01 - Rinse rice under cold water until clear. In a saucepan, bring 2 cups water and 1/2 tsp salt to a boil. Add rice, reduce heat to low, cover, and simmer for 15–18 minutes until water is absorbed. Remove from heat, let stand covered for 5 minutes, then fluff with a fork.
02 - Pat beef dry, then toss with 1 tbsp flour, salt, and pepper.
03 - Heat 1 tbsp olive oil in a large skillet over medium-high heat. Add half the beef and sear 1–2 minutes per side until browned. Remove and repeat with remaining beef, adding more oil if needed.
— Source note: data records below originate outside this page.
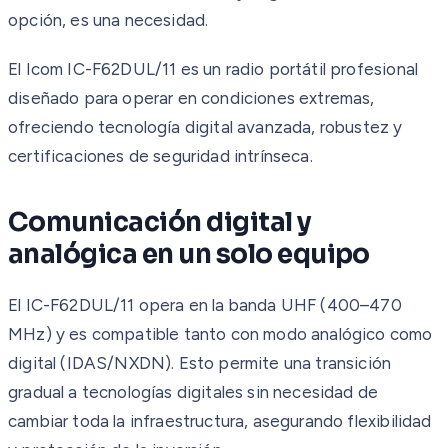
opción, es una necesidad.
El Icom IC-F62DUL/11 es un radio portátil profesional
diseñado para operar en condiciones extremas,
ofreciendo tecnología digital avanzada, robustez y
certificaciones de seguridad intrínseca.
Comunicación digital y
analógica en un solo equipo
El IC-F62DUL/11 opera en la banda UHF (400–470
MHz) y es compatible tanto con modo analógico como
digital (IDAS/NXDN). Esto permite una transición
gradual a tecnologías digitales sin necesidad de
cambiar toda la infraestructura, asegurando flexibilidad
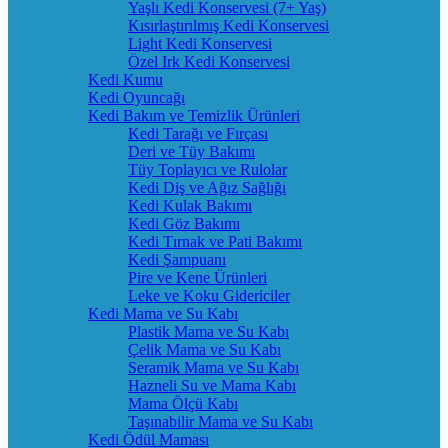
Yaşlı Kedi Konservesi (7+ Yaş)
Kısırlaştırılmış Kedi Konservesi
Light Kedi Konservesi
Özel Irk Kedi Konservesi
Kedi Kumu
Kedi Oyuncağı
Kedi Bakım ve Temizlik Ürünleri
Kedi Tarağı ve Fırçası
Deri ve Tüy Bakımı
Tüy Toplayıcı ve Rulolar
Kedi Diş ve Ağız Sağlığı
Kedi Kulak Bakımı
Kedi Göz Bakımı
Kedi Tırnak ve Pati Bakımı
Kedi Şampuanı
Pire ve Kene Ürünleri
Leke ve Koku Gidericiler
Kedi Mama ve Su Kabı
Plastik Mama ve Su Kabı
Çelik Mama ve Su Kabı
Seramik Mama ve Su Kabı
Hazneli Su ve Mama Kabı
Mama Ölçü Kabı
Taşınabilir Mama ve Su Kabı
Kedi Ödül Maması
04 - Reduce heat to medium. Melt butter in skillet, sauté onions 2–3 minutes until soft. Add mushrooms and cook 5–6 minutes until tender and golden.
05 - Stir in garlic and paprika; cook 30 seconds until fragrant.
06 - Pour in beef stock, Dijon mustard, and Worcestershire sauce. Scrape browned bits from the pan. Simmer 3–4 minutes to reduce slightly.
07 - Lower heat, stir in sour cream until smooth. Return beef and juices to skillet. Warm gently for 2–3 minutes without boiling.
08 - Adjust seasoning with salt and pepper to taste. Serve stroganoff over rice and garnish with fresh parsley.